____ Text for analysis
Step 1. Suppose x > 1. Hmm, x might be really big, but we want to get a handle on x, to downsize x, without losing, so to speak, the essential properties of x. How can we do this?

Step 2. The Harmonic Sequence leaps to mind. Because of the divergence of the corresponding series (i.e., the Harmonic Series), if we start subtracting from x the terms of the Harmonic Sequence, it will be after only finitely many such subtractions that we exhaust x, not matter how big x was.

Step 3. Define H(n) to be the sum of the first n terms of the Harmonic Sequence, for each positive integer n. So, H(n) = 1/1 + 1/2 + … + 1/n.

Step 4. So, there is a unique positive integer n such that H(n) ≤ x < H(n + 1). Let us call that positive integer n the index of x, denoting it by index(x), and let us call the quantity x – H(n) the residue of x, denoting it by r(x).

Commentary. The residue of x might already by a useful quantity. Whether it is in fact so is what the title of this post is asking.

For example, is there a useful characterization of r(xy) in terms of r(x) and r(y), somewhat along the lines of characterizing the logarithm? Perhaps. Or perhaps to get non-trivial results, we must, as so often happens, enter into iteration. So, how can we continue the process, in a way that ties back to x in an essential way? Again, the answer is obvious.

Step 5. Consider the quantity H(n + 1) – x, where n is the index of x. Let’s call this the complementary residue of x, denoting it by c(x). It is obvious that 0 < c(x) <= H(n + 1). How can we best use c(x)? Again, the answer is obvious: take its reciprocal.

Step 6. For x > 1, define the sphinx of x to be 1/c(x), denoting it by sphinx(x). Note that for really large x, the sphinx of x will also be really large.

Step 7. For a given x > 1, set up the following 5-fold sequence:

pathx(1) = x

pathindex(1) = index(pathx(1))

pathr(1) = r(pathx(1))

pathc(1) = c(pathx(1))

pathsphinx(1) = 1/pathc(1)

For each positive integer n > 1:

pathx(n) = pathsphinx(n – 1)

pathindex(n) = index(pathx(n))

pathr(n) = r(pathx(n))

pathc(n) = c(pathx(n))

pathsphinx(n) = 1/pathc(n)

Step 8. For x > 1, define the distillation sequence of x to be the sequence {y(n)} of positive integers such that for each positive integer n, y(n) = pathindex(n).

The obvious question is then whethere, for a given x > 1, the distillation sequence of x characterizes x in any interesting or useful way. For example, x is algebraic fif its distillation sequence has such-and-such a property.
________
____ Supplied information
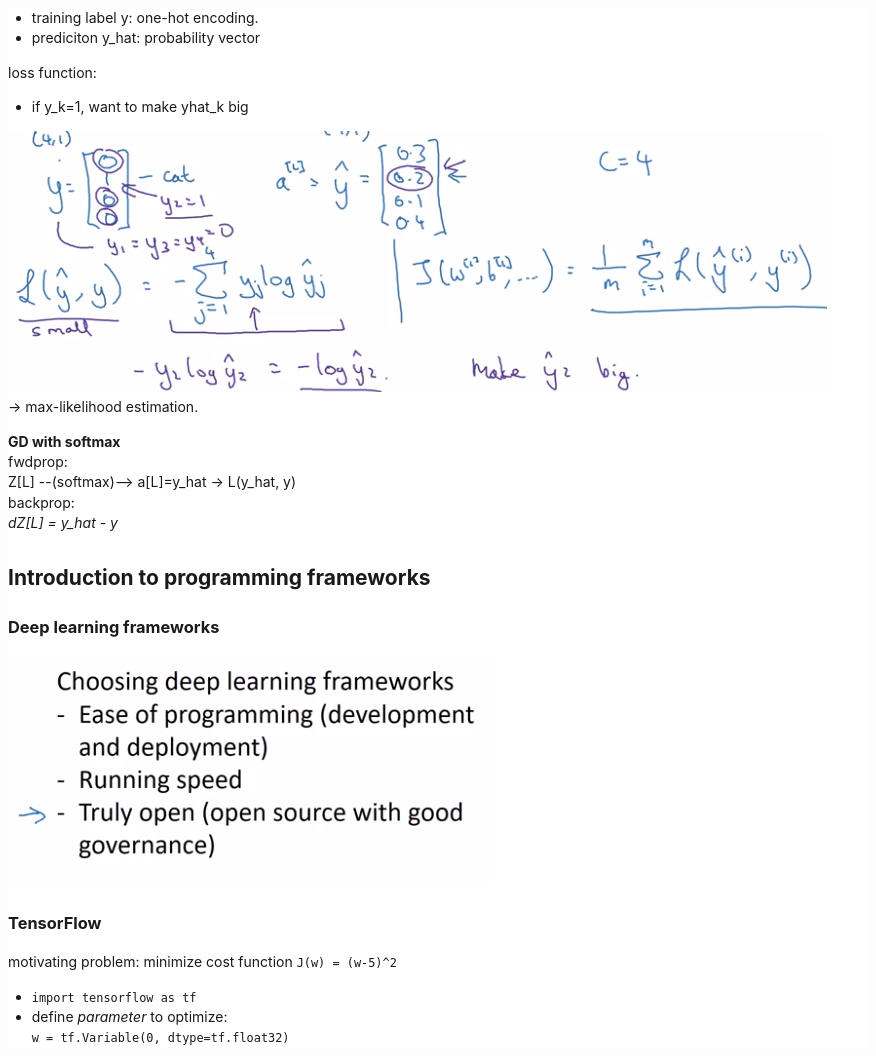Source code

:   
* training label y: one-hot encoding.  
* prediciton y_hat: probability vector  
  
loss function:  
  
* if y_k=1, want to make yhat_k big  
  
![](../images/Ng_DLMooc_c2wk3/pasted_image027.png)  
→ max-likelihood estimation.  
  
**GD with softmax**  
fwdprop:  
Z[L] --(softmax)--> a[L]=y_hat → L(y_hat, y)  
backprop:  
*dZ[L] = y_hat - y*  
  
  
Introduction to programming frameworks  
--------------------------------------  
  
### Deep learning frameworks  
![](../images/Ng_DLMooc_c2wk3/pasted_image029.png)  
  
### TensorFlow  
motivating problem: minimize cost function ``J(w) = (w-5)^2``  
  
* ``import tensorflow as tf``  
* define *parameter* to optimize:  
  ``w = tf.Variable(0, dtype=tf.float32)``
________
- Study questions -
1. Answer these questions using the post on the Harmonic Sequence:
(a) In Step 3, what is H(n) defined to be?
(b) In Step 4, what quantity is called the residue of x, and how is it denoted?
(c) In Step 6, how is the sphinx of x defined for x > 1?
2. Recast the paragraph of the post on the Harmonic Sequence that begins "Step 4. So, there is a unique" as a short list that keeps its main facts.
3. Quote everything in the post on the Harmonic Sequence from "Step 8. For" down to "y(n) = pathindex(n).".

- Answers by item number -
1.
(a) The sum of the first n terms of the Harmonic Sequence, so H(n) = 1/1 + 1/2 + … + 1/n.
(b) The quantity x – H(n), where n is the index of x. It is denoted r(x).
(c) It is 1/c(x), the reciprocal of the complementary residue of x, denoted sphinx(x).

2.
- For a given x, there is exactly one positive integer n with H(n) ≤ x < H(n + 1).
- That n is the index of x, written index(x).
- The quantity x – H(n) is the residue of x, written r(x).

3.
Step 8. For x > 1, define the distillation sequence of x to be the sequence {y(n)} of positive integers such that for each positive integer n, y(n) = pathindex(n).